* [PROBLEM REQUIREMENTS]: For any picture in the lines below, please leave it out and copy the rest exactly.

* [SOURCE MATERIAL]:
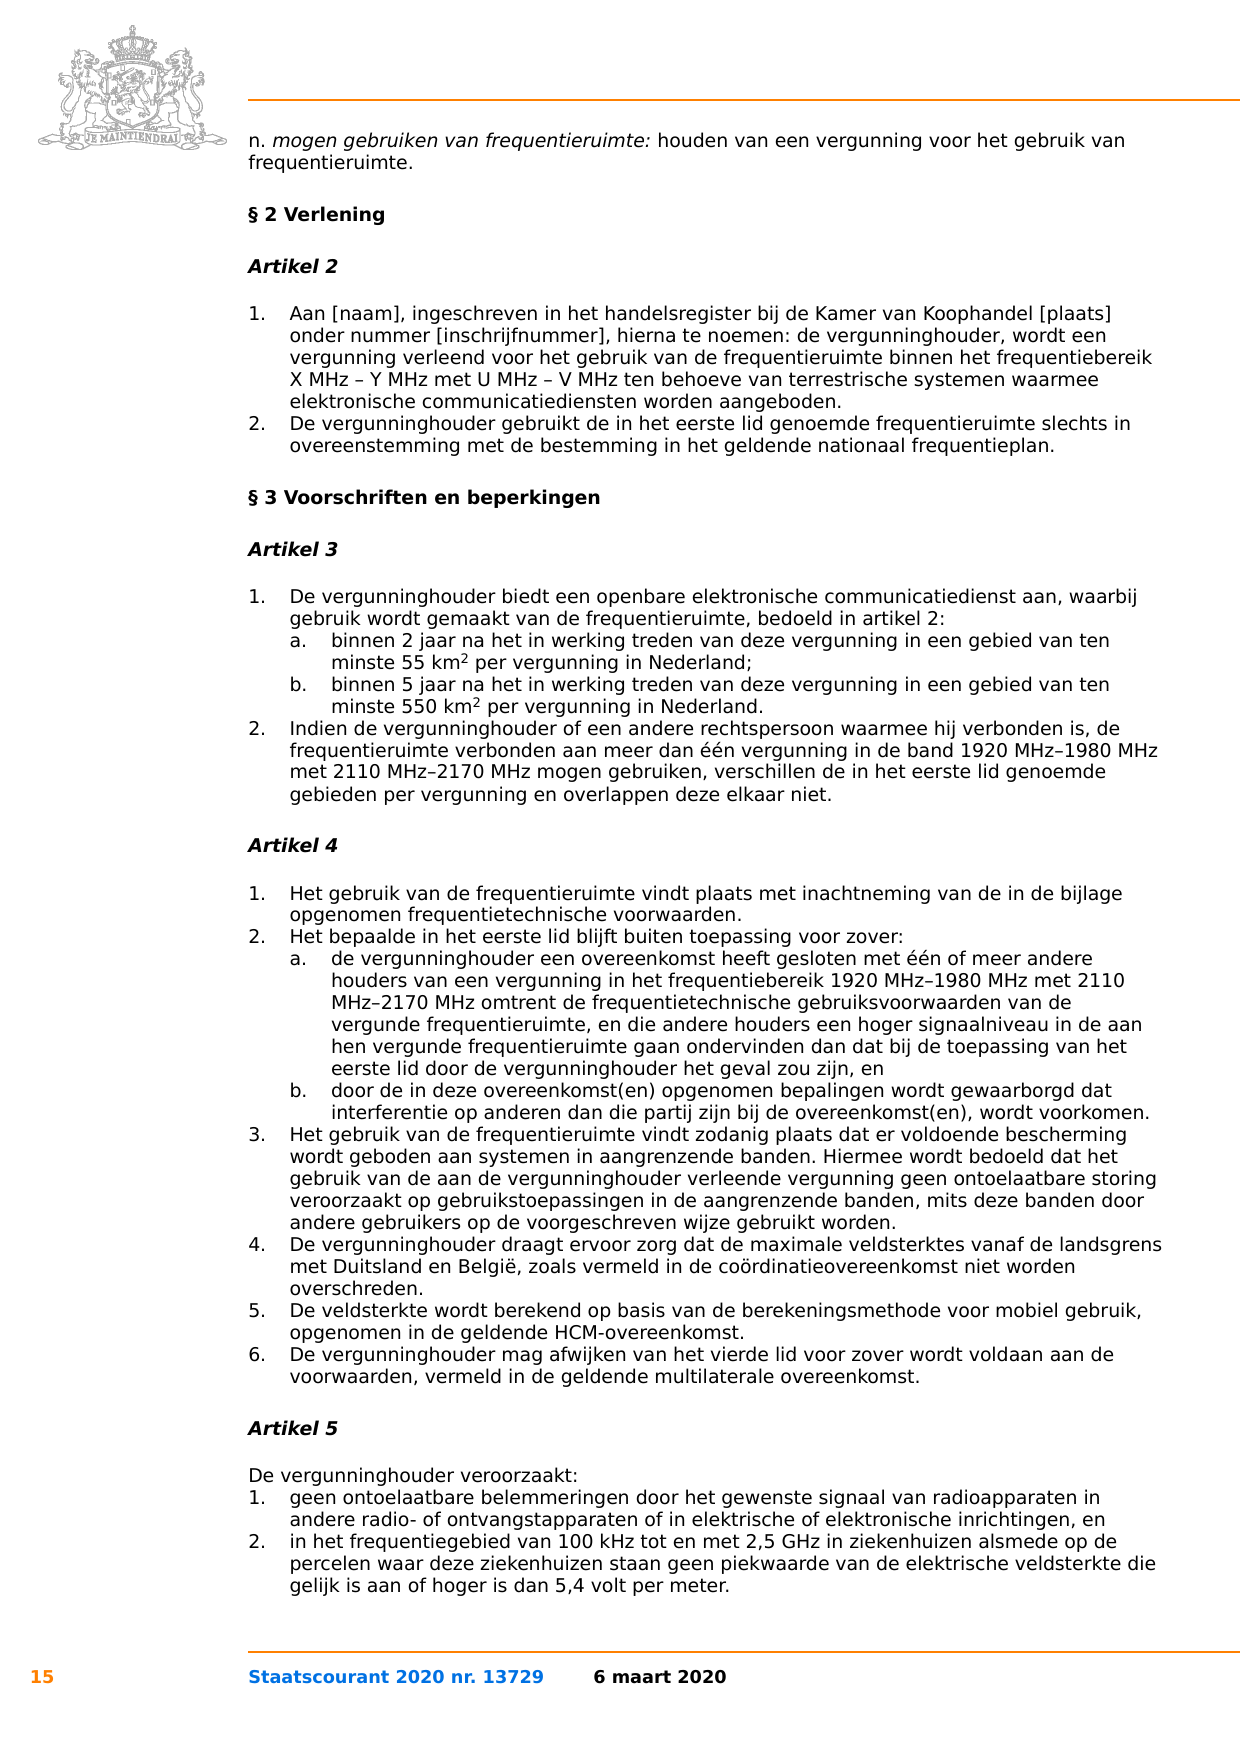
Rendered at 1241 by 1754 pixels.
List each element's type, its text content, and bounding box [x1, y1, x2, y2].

picture [38, 25, 227, 150]
subtitle § 2 Verlening [248, 204, 1163, 226]
text a. binnen 2 jaar na het in werking treden van deze vergunning in een gebied van ten minste 55 km2 per vergunning in Nederland; [289, 629, 1163, 673]
text b. door de in deze overeenkomst(en) opgenomen bepalingen wordt gewaarborgd dat interferentie op anderen dan die partij zijn bij de overeenkomst(en), wordt voorkomen. [289, 1080, 1163, 1124]
subtitle Artikel 3 [248, 539, 1163, 561]
text 6. De vergunninghouder mag afwijken van het vierde lid voor zover wordt voldaan aan de voorwaarden, vermeld in de geldende multilaterale overeenkomst. [248, 1344, 1163, 1388]
subtitle Artikel 4 [248, 835, 1163, 857]
text 1. Het gebruik van de frequentieruimte vindt plaats met inachtneming van de in de bijlage opgenomen frequentietechnische voorwaarden. [248, 882, 1163, 926]
text 4. De vergunninghouder draagt ervoor zorg dat de maximale veldsterktes vanaf de landsgrens met Duitsland en België, zoals vermeld in de coördinatieovereenkomst niet worden overschreden. [248, 1234, 1163, 1300]
subtitle § 3 Voorschriften en beperkingen [248, 487, 1163, 509]
text 5. De veldsterkte wordt berekend op basis van de berekeningsmethode voor mobiel gebruik, opgenomen in de geldende HCM-overeenkomst. [248, 1300, 1163, 1344]
text 2. Indien de vergunninghouder of een andere rechtspersoon waarmee hij verbonden is, de frequentieruimte verbonden aan meer dan één vergunning in de band 1920 MHz–1980 MHz met 2110 MHz–2170 MHz mogen gebruiken, verschillen de in het eerste lid genoemde gebieden per vergunning en overlappen deze elkaar niet. [248, 717, 1163, 805]
subtitle Artikel 2 [248, 256, 1163, 278]
text 1. Aan [naam], ingeschreven in het handelsregister bij de Kamer van Koophandel [plaats] onder nummer [inschrijfnummer], hierna te noemen: de vergunninghouder, wordt een vergunning verleend voor het gebruik van de frequentieruimte binnen het frequentiebereik X MHz – Y MHz met U MHz – V MHz ten behoeve van terrestrische systemen waarmee elektronische communicatiediensten worden aangeboden. [248, 303, 1163, 413]
text 1. geen ontoelaatbare belemmeringen door het gewenste signaal van radioapparaten in andere radio- of ontvangstapparaten of in elektrische of elektronische inrichtingen, en [248, 1487, 1163, 1531]
text 2. Het bepaalde in het eerste lid blijft buiten toepassing voor zover: [248, 926, 1163, 948]
text 2. in het frequentiegebied van 100 kHz tot en met 2,5 GHz in ziekenhuizen alsmede op de percelen waar deze ziekenhuizen staan geen piekwaarde van de elektrische veldsterkte die gelijk is aan of hoger is dan 5,4 volt per meter. [248, 1531, 1163, 1597]
text b. binnen 5 jaar na het in werking treden van deze vergunning in een gebied van ten minste 550 km2 per vergunning in Nederland. [289, 673, 1163, 717]
subtitle Artikel 5 [248, 1418, 1163, 1440]
text 1. De vergunninghouder biedt een openbare elektronische communicatiedienst aan, waarbij gebruik wordt gemaakt van de frequentieruimte, bedoeld in artikel 2: [248, 586, 1163, 629]
text n. mogen gebruiken van frequentieruimte: houden van een vergunning voor het gebruik van frequentieruimte. [248, 130, 1163, 174]
text 3. Het gebruik van de frequentieruimte vindt zodanig plaats dat er voldoende bescherming wordt geboden aan systemen in aangrenzende banden. Hiermee wordt bedoeld dat het gebruik van de aan de vergunninghouder verleende vergunning geen ontoelaatbare storing veroorzaakt op gebruikstoepassingen in de aangrenzende banden, mits deze banden door andere gebruikers op de voorgeschreven wijze gebruikt worden. [248, 1124, 1163, 1234]
text 2. De vergunninghouder gebruikt de in het eerste lid genoemde frequentieruimte slechts in overeenstemming met de bestemming in het geldende nationaal frequentieplan. [248, 413, 1163, 457]
text a. de vergunninghouder een overeenkomst heeft gesloten met één of meer andere houders van een vergunning in het frequentiebereik 1920 MHz–1980 MHz met 2110 MHz–2170 MHz omtrent de frequentietechnische gebruiksvoorwaarden van de vergunde frequentieruimte, en die andere houders een hoger signaalniveau in de aan hen vergunde frequentieruimte gaan ondervinden dan dat bij de toepassing van het eerste lid door de vergunninghouder het geval zou zijn, en [289, 948, 1163, 1080]
text De vergunninghouder veroorzaakt: [248, 1465, 1163, 1487]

* [WRITTEN RESPONSE]:
Rendered at 1241 by 1754 pixels.
List each element's type, its text content, and bounding box [x1, y1, x2, y2].

picture [38, 25, 227, 150]
subtitle § 2 Verlening [248, 204, 1163, 226]
text a. binnen 2 jaar na het in werking treden van deze vergunning in een gebied van ten minste 55 km2 per vergunning in Nederland; [289, 629, 1163, 673]
text b. door de in deze overeenkomst(en) opgenomen bepalingen wordt gewaarborgd dat interferentie op anderen dan die partij zijn bij de overeenkomst(en), wordt voorkomen. [289, 1080, 1163, 1124]
subtitle Artikel 3 [248, 539, 1163, 561]
text 6. De vergunninghouder mag afwijken van het vierde lid voor zover wordt voldaan aan de voorwaarden, vermeld in de geldende multilaterale overeenkomst. [248, 1344, 1163, 1388]
subtitle Artikel 4 [248, 835, 1163, 857]
text 1. Het gebruik van de frequentieruimte vindt plaats met inachtneming van de in de bijlage opgenomen frequentietechnische voorwaarden. [248, 882, 1163, 926]
text 4. De vergunninghouder draagt ervoor zorg dat de maximale veldsterktes vanaf de landsgrens met Duitsland en België, zoals vermeld in de coördinatieovereenkomst niet worden overschreden. [248, 1234, 1163, 1300]
subtitle § 3 Voorschriften en beperkingen [248, 487, 1163, 509]
text 5. De veldsterkte wordt berekend op basis van de berekeningsmethode voor mobiel gebruik, opgenomen in de geldende HCM-overeenkomst. [248, 1300, 1163, 1344]
text 2. Indien de vergunninghouder of een andere rechtspersoon waarmee hij verbonden is, de frequentieruimte verbonden aan meer dan één vergunning in de band 1920 MHz–1980 MHz met 2110 MHz–2170 MHz mogen gebruiken, verschillen de in het eerste lid genoemde gebieden per vergunning en overlappen deze elkaar niet. [248, 717, 1163, 805]
subtitle Artikel 2 [248, 256, 1163, 278]
text 1. Aan [naam], ingeschreven in het handelsregister bij de Kamer van Koophandel [plaats] onder nummer [inschrijfnummer], hierna te noemen: de vergunninghouder, wordt een vergunning verleend voor het gebruik van de frequentieruimte binnen het frequentiebereik X MHz – Y MHz met U MHz – V MHz ten behoeve van terrestrische systemen waarmee elektronische communicatiediensten worden aangeboden. [248, 303, 1163, 413]
text 1. geen ontoelaatbare belemmeringen door het gewenste signaal van radioapparaten in andere radio- of ontvangstapparaten of in elektrische of elektronische inrichtingen, en [248, 1487, 1163, 1531]
text 2. Het bepaalde in het eerste lid blijft buiten toepassing voor zover: [248, 926, 1163, 948]
text 2. in het frequentiegebied van 100 kHz tot en met 2,5 GHz in ziekenhuizen alsmede op de percelen waar deze ziekenhuizen staan geen piekwaarde van de elektrische veldsterkte die gelijk is aan of hoger is dan 5,4 volt per meter. [248, 1531, 1163, 1597]
text b. binnen 5 jaar na het in werking treden van deze vergunning in een gebied van ten minste 550 km2 per vergunning in Nederland. [289, 673, 1163, 717]
subtitle Artikel 5 [248, 1418, 1163, 1440]
text 1. De vergunninghouder biedt een openbare elektronische communicatiedienst aan, waarbij gebruik wordt gemaakt van de frequentieruimte, bedoeld in artikel 2: [248, 586, 1163, 629]
text n. mogen gebruiken van frequentieruimte: houden van een vergunning voor het gebruik van frequentieruimte. [248, 130, 1163, 174]
text 3. Het gebruik van de frequentieruimte vindt zodanig plaats dat er voldoende bescherming wordt geboden aan systemen in aangrenzende banden. Hiermee wordt bedoeld dat het gebruik van de aan de vergunninghouder verleende vergunning geen ontoelaatbare storing veroorzaakt op gebruikstoepassingen in de aangrenzende banden, mits deze banden door andere gebruikers op de voorgeschreven wijze gebruikt worden. [248, 1124, 1163, 1234]
text 2. De vergunninghouder gebruikt de in het eerste lid genoemde frequentieruimte slechts in overeenstemming met de bestemming in het geldende nationaal frequentieplan. [248, 413, 1163, 457]
text a. de vergunninghouder een overeenkomst heeft gesloten met één of meer andere houders van een vergunning in het frequentiebereik 1920 MHz–1980 MHz met 2110 MHz–2170 MHz omtrent de frequentietechnische gebruiksvoorwaarden van de vergunde frequentieruimte, en die andere houders een hoger signaalniveau in de aan hen vergunde frequentieruimte gaan ondervinden dan dat bij de toepassing van het eerste lid door de vergunninghouder het geval zou zijn, en [289, 948, 1163, 1080]
text De vergunninghouder veroorzaakt: [248, 1465, 1163, 1487]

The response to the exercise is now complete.